▸ Task to carry out
Pictures in the records below are skipped; the rest is copied exactly.

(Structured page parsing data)

● ● ● ● ● ● ●

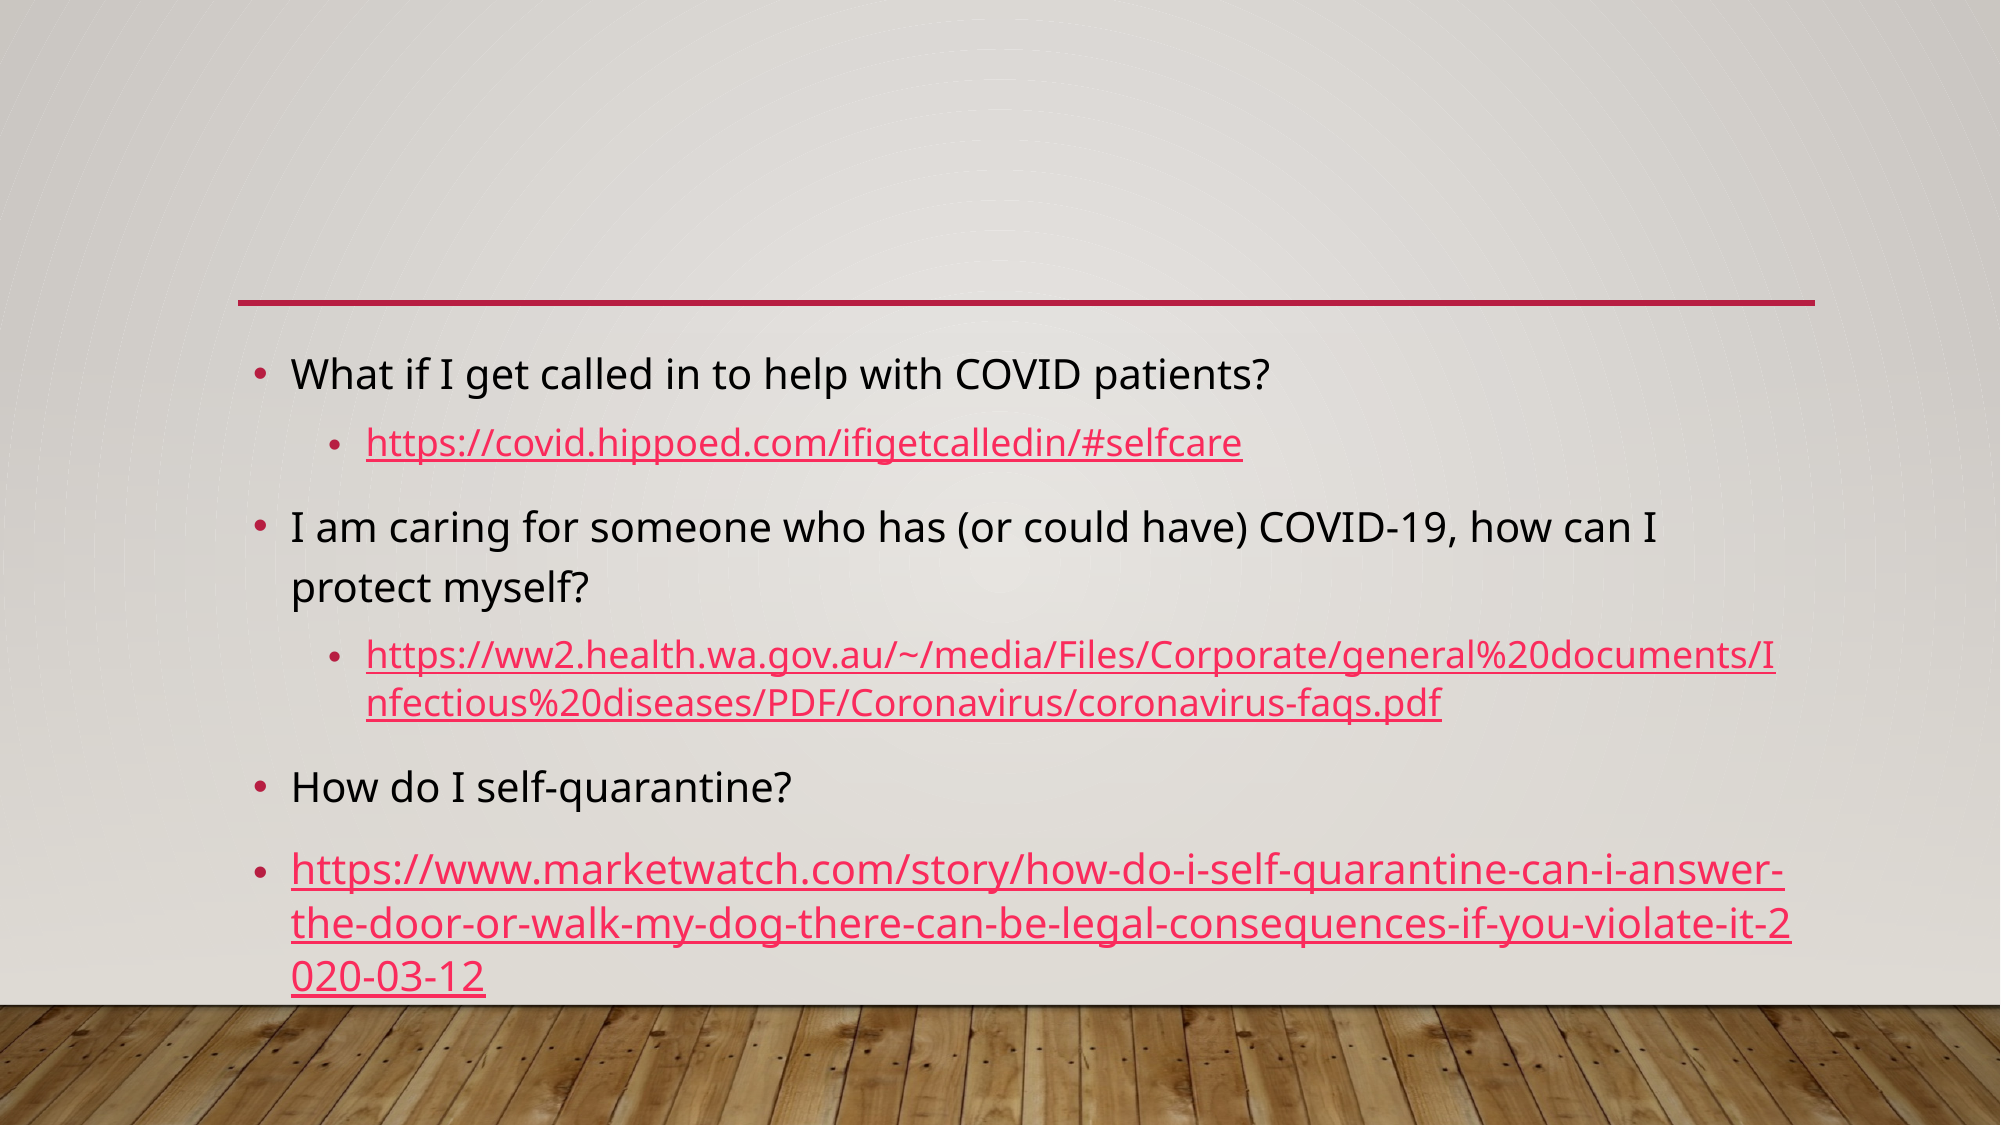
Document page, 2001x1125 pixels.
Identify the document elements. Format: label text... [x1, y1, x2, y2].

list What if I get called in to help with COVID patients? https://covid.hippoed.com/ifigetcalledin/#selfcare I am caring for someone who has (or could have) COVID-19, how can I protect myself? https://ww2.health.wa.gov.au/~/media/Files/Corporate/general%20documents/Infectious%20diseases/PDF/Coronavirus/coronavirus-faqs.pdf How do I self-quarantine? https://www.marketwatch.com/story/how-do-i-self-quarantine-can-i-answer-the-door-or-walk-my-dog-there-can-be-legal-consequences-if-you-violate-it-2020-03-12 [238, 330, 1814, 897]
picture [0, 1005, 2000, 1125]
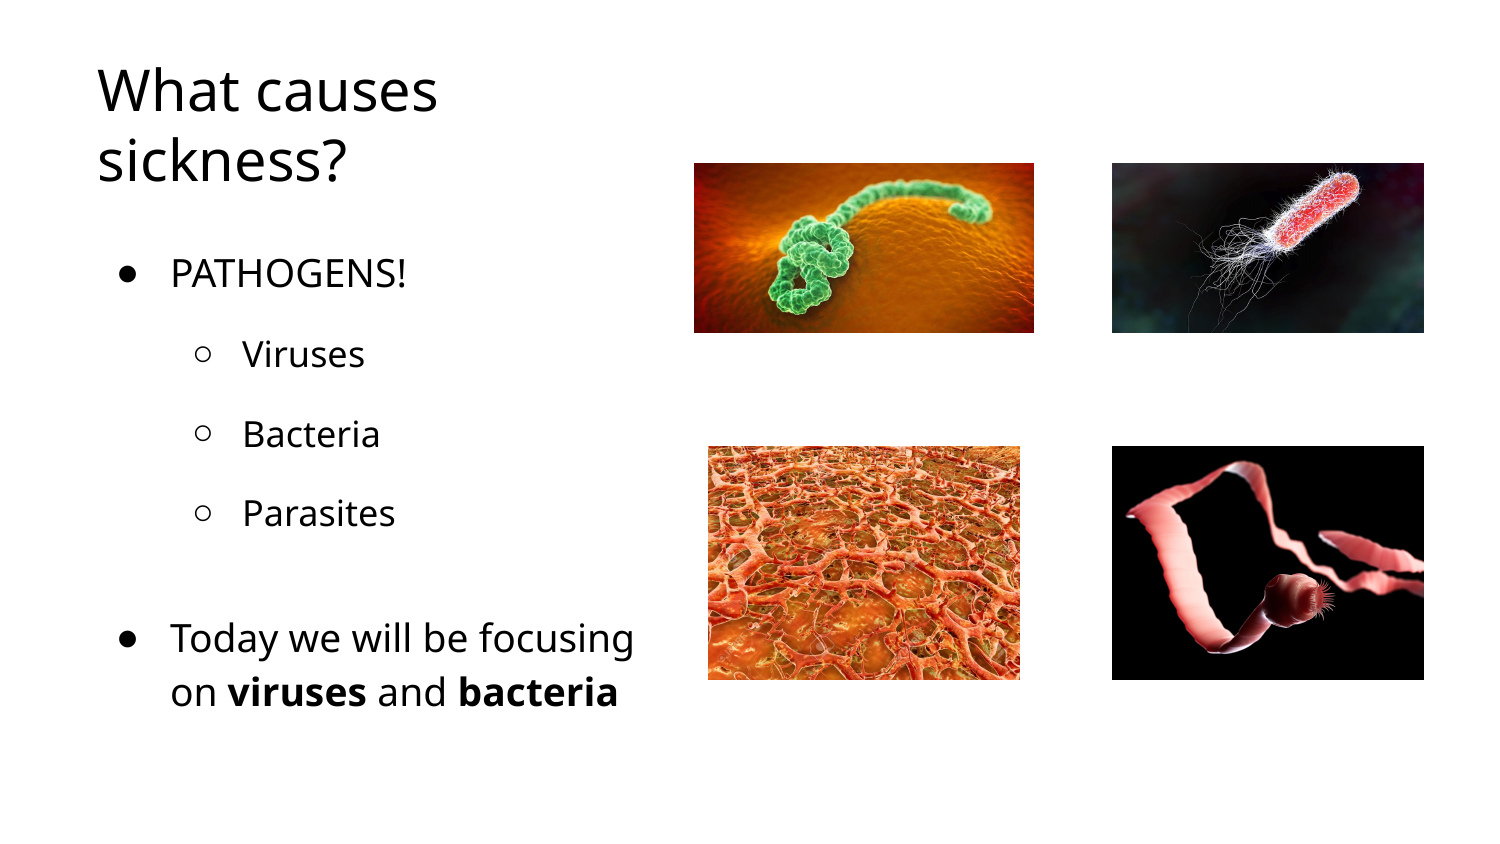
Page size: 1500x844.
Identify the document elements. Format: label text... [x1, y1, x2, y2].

● ● ● ● ● ● ●

▸ Response for this exercise
Document page, 2001x1125 pixels.
Identify the document elements. Format: label text... [x1, y1, x2, y2].

list What if I get called in to help with COVID patients? https://covid.hippoed.com/ifigetcalledin/#selfcare I am caring for someone who has (or could have) COVID-19, how can I protect myself? https://ww2.health.wa.gov.au/~/media/Files/Corporate/general%20documents/Infectious%20diseases/PDF/Coronavirus/coronavirus-faqs.pdf How do I self-quarantine? https://www.marketwatch.com/story/how-do-i-self-quarantine-can-i-answer-the-door-or-walk-my-dog-there-can-be-legal-consequences-if-you-violate-it-2020-03-12 [238, 330, 1814, 897]
picture [0, 1005, 2000, 1125]
Page size: 1500x844.
Identify the document elements. Format: label text... [x1, y1, x2, y2].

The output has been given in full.